As noted in the overview of the WHI randomized trials, the WHI investigators found that for every 10,000 women taking estrogen-alone for 1 year, there were seven fewer cases of breast cancer. This effect was present but not statistically significant during the intervention phase, but it persisted after stopping, and there was a significantly reduced risk of breast cancer (21%) over a 13-year follow-up.
The authors of The Lancet study suggested that since the average age at randomization was 64 in the estrogen-only trial, it is possible that starting estrogen-only therapy well after menopause might not have the same effect on breast cancer risk as starting at about the time that menopause begins. They also suggested that the protective effect of hormone treatment seen in the estrogen-only trial possibly "arose mainly by the play of chance, perhaps augmented by changes in breast density somewhat reducing the sensitivity of mammographic screening."
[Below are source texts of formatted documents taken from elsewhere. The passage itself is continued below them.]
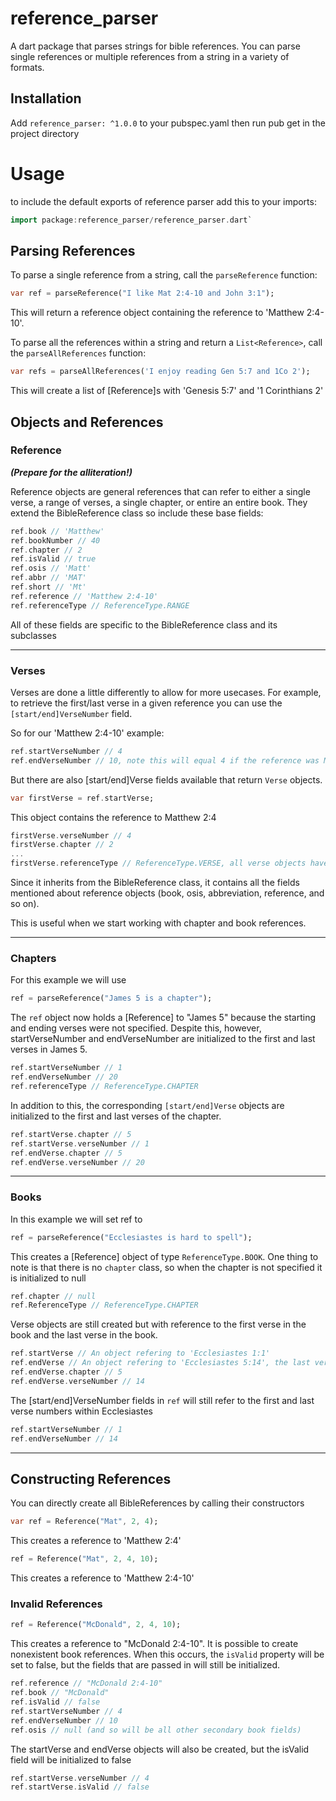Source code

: # reference_parser
A dart package that parses strings for bible references. You can parse single references or
multiple references from a string in a variety of formats.

## Installation
Add `reference_parser: ^1.0.0` to your pubspec.yaml then run pub get in the project directory

# Usage

to include the default exports of reference parser add this to your imports:
```dart
import package:reference_parser/reference_parser.dart`
```

## Parsing References
To parse a single reference from a string, call the `parseReference` function:

```dart
var ref = parseReference("I like Mat 2:4-10 and John 3:1");
```
This will return a reference object containing the reference to 'Matthew 2:4-10'.

To parse all the references within a string and return a `List<Reference>`, call the
`parseAllReferences` function:

```dart
var refs = parseAllReferences('I enjoy reading Gen 5:7 and 1Co 2');
```
This will create a list of [Reference]s with 'Genesis 5:7' and '1 Corinthians 2'

## Objects and References

### Reference
***(Prepare for the alliteration!)***

Reference objects are general references that can refer to either a single verse, a range of verses,
a single chapter, or entire an entire book. They extend the BibleReference class so include these base fields:
```dart
ref.book // 'Matthew'
ref.bookNumber // 40
ref.chapter // 2
ref.isValid // true 
ref.osis // 'Matt'
ref.abbr // 'MAT'
ref.short // 'Mt'
ref.reference // 'Matthew 2:4-10'
ref.referenceType // ReferenceType.RANGE
```
All of these fields are specific to the BibleReference class and its subclasses

-------

### Verses
Verses are done a little differently to allow for more usecases. For example, to retrieve
the first/last verse in a given reference you can use the `[start/end]VerseNumber` field.

So for our 'Matthew 2:4-10' example:
```dart
ref.startVerseNumber // 4
ref.endVerseNumber // 10, note this will equal 4 if the reference was Matthew 2:4
```

But there are also [start/end]Verse fields available that return `Verse` objects.
```dart
var firstVerse = ref.startVerse;
```

This object contains the reference to Matthew 2:4
```dart
firstVerse.verseNumber // 4
firstVerse.chapter // 2
...
firstVerse.referenceType // ReferenceType.VERSE, all verse objects have the VERSE [ReferenceType]
```
Since it inherits from the BibleReference class, it contains all the fields mentioned
about reference objects (book, osis, abbreviation, reference, and so on).

This is useful when we start working with chapter and book references.

------

### Chapters
For this example we will use
```dart
ref = parseReference("James 5 is a chapter");
```
The `ref` object now holds a [Reference] to "James 5" because the starting and ending verses were
not specified. Despite this, however, startVerseNumber and endVerseNumber are initialized to
the first and last verses in James 5.
```dart
ref.startVerseNumber // 1
ref.endVerseNumber // 20
ref.referenceType // ReferenceType.CHAPTER
```
In addition to this, the corresponding `[start/end]Verse` objects are initialized to the
first and last verses of the chapter.
```dart
ref.startVerse.chapter // 5
ref.startVerse.verseNumber // 1
ref.endVerse.chapter // 5
ref.endVerse.verseNumber // 20
```

------

### Books

In this example we will set ref to
```dart
ref = parseReference("Ecclesiastes is hard to spell");
```
This creates a [Reference] object of type `ReferenceType.BOOK`. One thing to note is that
there is no `chapter` class, so when the chapter is not specified it is initialized to null
```dart
ref.chapter // null
ref.ReferenceType // ReferenceType.CHAPTER
```
Verse objects are still created but with reference to the first verse in the book and the
last verse in the book.
```dart
ref.startVerse // An object refering to 'Ecclesiastes 1:1'
ref.endVerse // An object refering to 'Ecclesiastes 5:14', the last verse in Ecclesiastes
ref.endVerse.chapter // 5
ref.endVerse.verseNumber // 14
```
The [start/end]VerseNumber fields in `ref` will still refer to the first and last verse numbers
within Ecclesiastes
```dart
ref.startVerseNumber // 1
ref.endVerseNumber // 14
```
------

## Constructing References

You can directly create all BibleReferences by calling their constructors
```dart
var ref = Reference("Mat", 2, 4);
```
This creates a reference to 'Matthew 2:4'

```dart
ref = Reference("Mat", 2, 4, 10);
```
This creates a reference to 'Matthew 2:4-10'

### Invalid References

```dart
ref = Reference("McDonald", 2, 4, 10);
```
This creates a reference to "McDonald 2:4-10". It is possible to create nonexistent
book references. When this occurs, the `isValid` property will be set to false, but
the fields that are passed in will still be initialized.
```dart
ref.reference // "McDonald 2:4-10"
ref.book // "McDonald"
ref.isValid // false
ref.startVerseNumber // 4
ref.endVerseNumber // 10
ref.osis // null (and so will be all other secondary book fields)
```
The startVerse and endVerse objects will also be created, but the isValid field
will be initialized to false
```dart
ref.startVerse.verseNumber // 4
ref.startVerse.isValid // false
```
While The Lancet study provides important information about the long-term effects of combination therapy on breast cancer risk, the conflicting conclusions regarding estrogen-only therapy and breast cancer risk represents a challenge going forward, said Chlebowski: "Is it possible that 58 observational studies can give a different answer than a $300 million randomized trial, and both be right when they are done in the same time frame, with pretty much the same medications? The discordance between findings of these full-scale observational studies and a full-scale randomized trial with respect to estrogen alone on breast cancer incidence and mortality remains a question."
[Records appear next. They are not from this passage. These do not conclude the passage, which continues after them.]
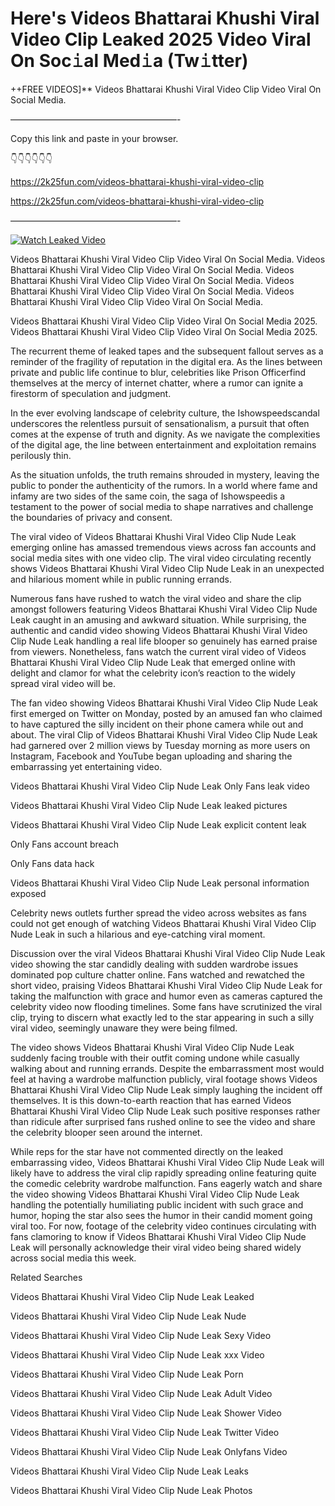 # Here's Videos Bhattarai Khushi Viral Video Clip Leaked 2025 Video Viral On Soc𝚒al Med𝚒a (Tw𝚒tter)

++FREE VIDEOS]** Videos Bhattarai Khushi Viral Video Clip Video Viral On Social Media.

———————————————————-

Copy this link and paste in your browser.

👇👇👇👇👇👇

https://2k25fun.com/videos-bhattarai-khushi-viral-video-clip

https://2k25fun.com/videos-bhattarai-khushi-viral-video-clip

———————————————————-

[![Watch Leaked Video](https://miro.medium.com/v2/resize:fit:828/format:webp/1*cilzJN44JGOrTw9NJCrNHA.gif "Watch Leaked Video")](https://2k25fun.com/videos-bhattarai-khushi-viral-video-clip)

Videos Bhattarai Khushi Viral Video Clip Video Viral On Social Media. Videos Bhattarai Khushi Viral Video Clip Video Viral On Social Media. Videos Bhattarai Khushi Viral Video Clip Video Viral On Social Media. Videos Bhattarai Khushi Viral Video Clip Video Viral On Social Media. Videos Bhattarai Khushi Viral Video Clip Video Viral On Social Media.

Videos Bhattarai Khushi Viral Video Clip Video Viral On Social Media 2025. Videos Bhattarai Khushi Viral Video Clip Video Viral On Social Media 2025.

The recurrent theme of leaked tapes and the subsequent fallout serves as a reminder of the fragility of reputation in the digital era. As the lines between private and public life continue to blur, celebrities like Prison Officerfind themselves at the mercy of internet chatter, where a rumor can ignite a firestorm of speculation and judgment.

In the ever evolving landscape of celebrity culture, the Ishowspeedscandal underscores the relentless pursuit of sensationalism, a pursuit that often comes at the expense of truth and dignity. As we navigate the complexities of the digital age, the line between entertainment and exploitation remains perilously thin.

As the situation unfolds, the truth remains shrouded in mystery, leaving the public to ponder the authenticity of the rumors. In a world where fame and infamy are two sides of the same coin, the saga of Ishowspeedis a testament to the power of social media to shape narratives and challenge the boundaries of privacy and consent.

The viral video of Videos Bhattarai Khushi Viral Video Clip Nude Leak emerging online has amassed tremendous views across fan accounts and social media sites with one video clip. The viral video circulating recently shows Videos Bhattarai Khushi Viral Video Clip Nude Leak in an unexpected and hilarious moment while in public running errands.

Numerous fans have rushed to watch the viral video and share the clip amongst followers featuring Videos Bhattarai Khushi Viral Video Clip Nude Leak caught in an amusing and awkward situation. While surprising, the authentic and candid video showing Videos Bhattarai Khushi Viral Video Clip Nude Leak handling a real life blooper so genuinely has earned praise from viewers. Nonetheless, fans watch the current viral video of Videos Bhattarai Khushi Viral Video Clip Nude Leak that emerged online with delight and clamor for what the celebrity icon’s reaction to the widely spread viral video will be.

The fan video showing Videos Bhattarai Khushi Viral Video Clip Nude Leak first emerged on Twitter on Monday, posted by an amused fan who claimed to have captured the silly incident on their phone camera while out and about. The viral Clip of Videos Bhattarai Khushi Viral Video Clip Nude Leak had garnered over 2 million views by Tuesday morning as more users on Instagram, Facebook and YouTube began uploading and sharing the embarrassing yet entertaining video.

Videos Bhattarai Khushi Viral Video Clip Nude Leak Only Fans leak video

Videos Bhattarai Khushi Viral Video Clip Nude Leak leaked pictures

Videos Bhattarai Khushi Viral Video Clip Nude Leak explicit content leak

Only Fans account breach

Only Fans data hack

Videos Bhattarai Khushi Viral Video Clip Nude Leak personal information exposed

Celebrity news outlets further spread the video across websites as fans could not get enough of watching Videos Bhattarai Khushi Viral Video Clip Nude Leak in such a hilarious and eye-catching viral moment.

Discussion over the viral Videos Bhattarai Khushi Viral Video Clip Nude Leak video showing the star candidly dealing with sudden wardrobe issues dominated pop culture chatter online. Fans watched and rewatched the short video, praising Videos Bhattarai Khushi Viral Video Clip Nude Leak for taking the malfunction with grace and humor even as cameras captured the celebrity video now flooding timelines. Some fans have scrutinized the viral clip, trying to discern what exactly led to the star appearing in such a silly viral video, seemingly unaware they were being filmed.

The video shows Videos Bhattarai Khushi Viral Video Clip Nude Leak suddenly facing trouble with their outfit coming undone while casually walking about and running errands. Despite the embarrassment most would feel at having a wardrobe malfunction publicly, viral footage shows Videos Bhattarai Khushi Viral Video Clip Nude Leak simply laughing the incident off themselves. It is this down-to-earth reaction that has earned Videos Bhattarai Khushi Viral Video Clip Nude Leak such positive responses rather than ridicule after surprised fans rushed online to see the video and share the celebrity blooper seen around the internet.

While reps for the star have not commented directly on the leaked embarrassing video, Videos Bhattarai Khushi Viral Video Clip Nude Leak will likely have to address the viral clip rapidly spreading online featuring quite the comedic celebrity wardrobe malfunction. Fans eagerly watch and share the video showing Videos Bhattarai Khushi Viral Video Clip Nude Leak handling the potentially humiliating public incident with such grace and humor, hoping the star also sees the humor in their candid moment going viral too. For now, footage of the celebrity video continues circulating with fans clamoring to know if Videos Bhattarai Khushi Viral Video Clip Nude Leak will personally acknowledge their viral video being shared widely across social media this week.

Related Searches

Videos Bhattarai Khushi Viral Video Clip Nude Leak Leaked

Videos Bhattarai Khushi Viral Video Clip Nude Leak Nude

Videos Bhattarai Khushi Viral Video Clip Nude Leak Sexy Video

Videos Bhattarai Khushi Viral Video Clip Nude Leak xxx Video

Videos Bhattarai Khushi Viral Video Clip Nude Leak Porn

Videos Bhattarai Khushi Viral Video Clip Nude Leak Adult Video

Videos Bhattarai Khushi Viral Video Clip Nude Leak Shower Video

Videos Bhattarai Khushi Viral Video Clip Nude Leak Twitter Video

Videos Bhattarai Khushi Viral Video Clip Nude Leak Onlyfans Video

Videos Bhattarai Khushi Viral Video Clip Nude Leak Leaks

Videos Bhattarai Khushi Viral Video Clip Nude Leak Photos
As for the impact that The Lancet study results may have, Kotsopoulos said clinicians and patients must have a "personalized, frank discussion" about the circumstances for each woman.
"A woman who is presenting with severe menopausal symptoms with quality of life severely diminished and who has no other contraindications may be a candidate for hormone-replacement therapy," Kotsopoulos added. "And women who are candidates for hormone therapy based on discussion with clinicians should use it for the minimal amount of time they need it, and those who are initiating hormone therapy should make sure it is actually mitigating their symptoms."
"In the past a lot of women were put on hormone therapy and they were just taking it for decades and it wasn't really helping their symptoms. Now that we know there is an increase in breast cancer risk, candidates should use it for the shortest amount of time," she continued.
She said that obviously, it's a stronger risk with the combined therapy, but it is necessary for women who still have their uterus intact, and have not had a hysterectomy. "For women who've had a hysterectomy, it's a little easier because they can be put on estrogen alone, where we see a smaller increase in risk."